Novak was not always like this. This remains for me the most fascinating part of his arc. We don’t talk anymore about how he used to quit a lot—remember that? He hated the heat, and while he never said so he also hated the other players, resorting to unflattering impersonations and sarcasm. He’s been heartily rooted against at basically every venue he’s shown up at. Lately he’s stopped bringing this up, but it’s hard not to notice how much energy he draws from the tiny tournament in Belgrade he makes a point of playing each spring, the one modest home crowd he ever gets. He’s had the same answer to each of these problems: become inevitable. If you hate the heat, become the fittest player on tour. If you hate the way they cheer for Roger, start thumping him, again and again and again. The crowds won’t like it but you can force them to clap.


To be clear, as it stands now the reason I believe Djokovic is the greatest of all time has nothing to do with resumes. It’s that if you ask partisans if they’d like to see their guy play against the other two in their respective primes, only one of those camps is enthusiastically asking when and where. We all just know, and it’s time to say it aloud. However, at this point the stats do agree: Djokovic is just one major behind Nadal and Federer, is winning the head-to-heads against both of them, has won each major twice now, and has dominated the Masters 1000 level. Critically, he’s also got two wins against Nadal in Paris and two wins against Federer at Wimbledon. Djokovic has now superseded the need for a crowd behind him—instead he's happy to show up at your place and quiet yours.

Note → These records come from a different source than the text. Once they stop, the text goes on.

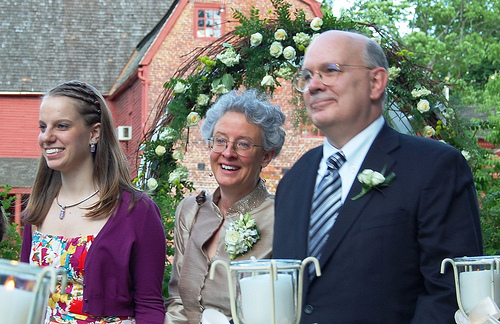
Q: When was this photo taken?
A: During the day.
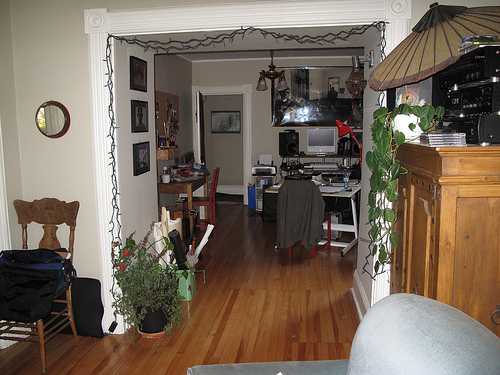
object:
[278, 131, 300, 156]
speaker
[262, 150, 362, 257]
desk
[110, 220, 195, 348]
plant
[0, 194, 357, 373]
floor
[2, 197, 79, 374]
chair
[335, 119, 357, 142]
lamp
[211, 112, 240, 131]
picture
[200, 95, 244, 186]
wall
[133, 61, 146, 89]
picture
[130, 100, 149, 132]
picture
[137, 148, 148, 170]
picture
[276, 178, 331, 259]
chair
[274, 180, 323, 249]
jacket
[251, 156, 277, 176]
printer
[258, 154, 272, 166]
paper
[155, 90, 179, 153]
bulletin board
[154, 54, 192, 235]
wall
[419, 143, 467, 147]
cds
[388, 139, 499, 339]
hutch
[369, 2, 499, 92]
umbrella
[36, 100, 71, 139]
mirror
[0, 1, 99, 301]
wall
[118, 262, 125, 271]
flower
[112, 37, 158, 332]
wall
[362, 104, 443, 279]
plant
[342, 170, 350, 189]
water bottle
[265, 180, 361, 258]
desk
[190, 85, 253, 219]
doorway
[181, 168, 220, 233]
chair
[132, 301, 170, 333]
pot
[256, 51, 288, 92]
light fixture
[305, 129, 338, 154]
monitor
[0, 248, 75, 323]
bag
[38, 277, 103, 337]
bag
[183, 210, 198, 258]
umbrella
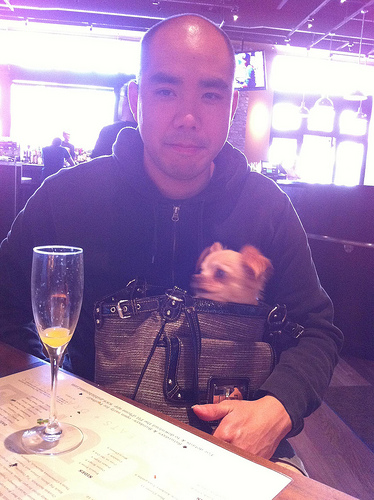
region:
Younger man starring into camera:
[125, 13, 240, 187]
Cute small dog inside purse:
[187, 239, 274, 306]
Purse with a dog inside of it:
[88, 279, 304, 446]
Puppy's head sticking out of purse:
[190, 240, 275, 312]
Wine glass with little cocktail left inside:
[20, 241, 89, 458]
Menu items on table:
[0, 359, 294, 498]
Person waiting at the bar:
[40, 138, 77, 186]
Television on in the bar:
[231, 49, 273, 98]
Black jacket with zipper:
[0, 125, 349, 439]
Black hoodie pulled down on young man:
[105, 125, 256, 212]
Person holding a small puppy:
[2, 17, 341, 477]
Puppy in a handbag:
[188, 240, 277, 313]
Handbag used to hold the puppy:
[95, 282, 277, 435]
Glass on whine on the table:
[18, 245, 85, 451]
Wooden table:
[0, 341, 362, 498]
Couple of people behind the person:
[40, 131, 83, 175]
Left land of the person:
[191, 393, 296, 461]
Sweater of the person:
[2, 129, 348, 434]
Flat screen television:
[233, 48, 265, 92]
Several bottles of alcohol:
[20, 146, 44, 165]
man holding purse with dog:
[52, 65, 343, 490]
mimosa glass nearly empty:
[22, 241, 96, 467]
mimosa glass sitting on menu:
[18, 239, 106, 461]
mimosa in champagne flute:
[24, 237, 96, 462]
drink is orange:
[36, 317, 79, 353]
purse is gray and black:
[95, 280, 293, 438]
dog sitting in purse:
[176, 249, 272, 323]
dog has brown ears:
[186, 237, 276, 309]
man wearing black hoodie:
[30, 127, 345, 438]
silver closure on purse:
[214, 377, 248, 407]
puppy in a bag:
[191, 237, 281, 304]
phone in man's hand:
[209, 367, 254, 408]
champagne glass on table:
[21, 229, 91, 465]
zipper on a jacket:
[164, 198, 186, 237]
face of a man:
[129, 12, 242, 185]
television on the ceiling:
[233, 41, 274, 97]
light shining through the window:
[19, 82, 101, 141]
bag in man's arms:
[101, 292, 289, 442]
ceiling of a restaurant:
[264, 1, 356, 53]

So, this interminable era marches on. We’ve reached what feels like a breaking point that come and go without us noticing, in that several exciting young players are peaking with nothing to show for it. Tsitsipas, Zverev, Medvedev—we know these players are supposedly destined for major titles, and they probably are. But be careful about asking when, because your head might start to spin. Let’s try it: who’s your pick at Wimbledon right now? What about at the US Open this summer? Then we’re back in Australia, where the guy I know you picked for those first two has won it nine times. Do you see what I mean yet? How everything falters but the math?